AUFGABE A
Gib aus dem Artikel über das Holocaust-Gesetz den Abschnitt wortgetreu aus, beginnend mit "Er rief im Ausland" und endend mit "Mailverteiler zu veröffentlichen.".

TEXT
- Politik
- Holocaust-Gesetz
Warschau fordert von Landsleuten das Melden Polen-feindlicher Äußerungen
Aufruf an Auslandspolen nach Verabschiedung von umstrittenen Holocaust-Gesetz
Warschau. Im Ausland lebende Polen sollen mutmaßlich anti-polnische Äußerungen in Zukunft an die Behörden melden. Ein entsprechender Brief von Senatspräsident Stanislaw Karczewski an die Botschaften des Landes wurde am Mittwoch auf den ersten Homepages polnischer Vertretungen veröffentlicht. Über das Schreiben hatte zunächst der NDR berichtet.
»Bitte, dokumentieren Sie alle anti-polnischen Äußerungen, Darstellungen und Meinungen, die uns schaden und reagieren Sie darauf«, zitiert der NDR aus dem Aufruf des Senatspräsidenten, der der nationalkonservativen Regierungspartei Recht und Gerechtigkeit (PiS) angehört. Nach Recherchen der Nachrichtenagentur AFP wurde er bis Mittwochabend unter anderem auf den Websites der Botschaften in Paris und Buenos Aires veröffentlicht, aber zunächst nicht in Washington oder Tel Aviv.
Im Ausland lebende Polen sollten ihre »Botschaften, Konsulate und Honorarkonsulate über jede Verleumdung, die den guten Ruf Polens beeinflusst«, informieren, heißt es in dem Aufruf weiter.
Karczewski erklärte, er sei verantwortlich dafür, »über die Interessen der polnischen Diaspora und der Polen im Ausland zu wachen«. Er richte sich daher an seine Landsleute in der ganzen Welt und bitte sie, »alle Aussagen im Zusammenhang mit Gräueltaten und Verbrechen gegen die Menschlichkeit während des Zweiten Weltkriegs zu dokumentieren und zu sammeln«. Es gehe darum, die Erinnerungen der letzten Zeugen von »Unrecht gegenüber Juden sowie Polen, Roma und allen anderen Opfern« vor dem Vergessen zu bewahren.
Er rief im Ausland lebende Polen auf, Seminare, Ausstellungen und Begegnungen sowie Briefkampagnen zu organisieren, »um die historische Wahrheit wirkungsvoll in Erinnerung zu rufen«.
Lesen Sie auch: Eine Analyse zum Holocaust-Gesetz und die polnische Geschichtspolitik
Dem NDR zufolge wurde das dreiseitige Schreiben in Deutschland bereits über das polnische Generalkonsulat in München per Mailverteiler an in Süddeutschland lebende Polen verschickt. Das Konsulat in Hamburg habe angekündigt, das Schreiben am Donnerstag sowohl auf der eigenen Homepage als auch per Mailverteiler zu veröffentlichen.

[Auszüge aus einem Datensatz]
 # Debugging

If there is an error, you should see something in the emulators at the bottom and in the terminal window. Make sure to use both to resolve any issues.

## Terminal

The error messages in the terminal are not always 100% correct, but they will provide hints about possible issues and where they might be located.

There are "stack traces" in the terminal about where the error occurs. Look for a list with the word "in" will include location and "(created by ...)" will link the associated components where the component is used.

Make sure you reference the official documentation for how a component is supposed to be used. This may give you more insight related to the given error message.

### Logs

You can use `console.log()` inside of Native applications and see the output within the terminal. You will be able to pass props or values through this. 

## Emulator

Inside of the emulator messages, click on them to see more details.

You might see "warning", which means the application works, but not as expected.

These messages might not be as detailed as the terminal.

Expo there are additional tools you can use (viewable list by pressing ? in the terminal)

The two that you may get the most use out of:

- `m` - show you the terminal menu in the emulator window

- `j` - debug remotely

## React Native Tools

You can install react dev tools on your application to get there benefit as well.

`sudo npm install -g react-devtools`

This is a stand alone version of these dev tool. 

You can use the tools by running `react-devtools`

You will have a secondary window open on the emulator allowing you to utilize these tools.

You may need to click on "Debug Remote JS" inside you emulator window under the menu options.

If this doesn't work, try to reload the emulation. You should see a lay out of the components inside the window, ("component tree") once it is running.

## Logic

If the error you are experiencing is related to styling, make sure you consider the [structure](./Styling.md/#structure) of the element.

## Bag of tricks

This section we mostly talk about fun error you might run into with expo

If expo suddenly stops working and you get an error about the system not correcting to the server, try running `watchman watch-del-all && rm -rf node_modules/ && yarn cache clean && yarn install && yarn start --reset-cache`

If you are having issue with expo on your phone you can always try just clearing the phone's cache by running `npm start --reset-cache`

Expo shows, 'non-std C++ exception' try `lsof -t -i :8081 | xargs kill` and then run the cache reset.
==
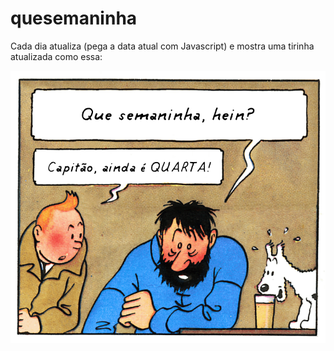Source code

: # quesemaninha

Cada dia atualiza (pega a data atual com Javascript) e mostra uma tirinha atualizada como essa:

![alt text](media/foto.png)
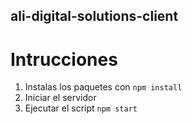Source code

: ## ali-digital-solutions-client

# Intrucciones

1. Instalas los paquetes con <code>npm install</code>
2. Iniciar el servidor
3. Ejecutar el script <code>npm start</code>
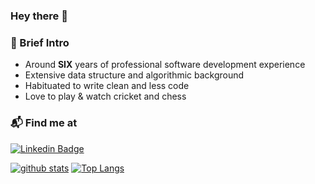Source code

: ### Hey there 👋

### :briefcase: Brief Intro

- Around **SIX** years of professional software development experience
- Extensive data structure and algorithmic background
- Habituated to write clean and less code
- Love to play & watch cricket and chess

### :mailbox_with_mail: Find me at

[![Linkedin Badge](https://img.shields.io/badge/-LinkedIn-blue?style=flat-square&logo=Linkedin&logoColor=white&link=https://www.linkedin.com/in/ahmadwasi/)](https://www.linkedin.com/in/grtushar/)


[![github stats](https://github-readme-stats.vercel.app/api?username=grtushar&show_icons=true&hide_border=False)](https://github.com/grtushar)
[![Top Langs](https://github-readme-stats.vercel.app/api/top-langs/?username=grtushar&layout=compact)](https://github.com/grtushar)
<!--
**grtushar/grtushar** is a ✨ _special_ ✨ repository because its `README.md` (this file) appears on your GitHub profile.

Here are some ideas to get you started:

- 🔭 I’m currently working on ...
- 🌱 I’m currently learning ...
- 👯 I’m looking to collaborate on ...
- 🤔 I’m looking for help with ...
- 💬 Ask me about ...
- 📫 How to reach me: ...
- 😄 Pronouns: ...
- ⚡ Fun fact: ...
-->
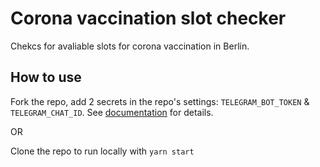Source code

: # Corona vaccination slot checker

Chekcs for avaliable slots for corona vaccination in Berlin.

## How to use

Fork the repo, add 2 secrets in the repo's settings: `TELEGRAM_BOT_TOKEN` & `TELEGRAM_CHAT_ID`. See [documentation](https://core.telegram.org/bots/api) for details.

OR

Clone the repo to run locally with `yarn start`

AUFGABE B
Tausche in den Einträgen oben "Berlin" gegen "München" aus. Gib nur die Zeilen wieder, beginnend mit der Zeile, die "vaccination slot checker" enthält, und endend mit der Zeile, die "## How to use" enthält, beide einschließlich und sonst unverändert.

ANTWORT A
Er rief im Ausland lebende Polen auf, Seminare, Ausstellungen und Begegnungen sowie Briefkampagnen zu organisieren, »um die historische Wahrheit wirkungsvoll in Erinnerung zu rufen«.
Lesen Sie auch: Eine Analyse zum Holocaust-Gesetz und die polnische Geschichtspolitik
Dem NDR zufolge wurde das dreiseitige Schreiben in Deutschland bereits über das polnische Generalkonsulat in München per Mailverteiler an in Süddeutschland lebende Polen verschickt. Das Konsulat in Hamburg habe angekündigt, das Schreiben am Donnerstag sowohl auf der eigenen Homepage als auch per Mailverteiler zu veröffentlichen.

ANTWORT B
: # Corona vaccination slot checker

Chekcs for avaliable slots for corona vaccination in München.

## How to use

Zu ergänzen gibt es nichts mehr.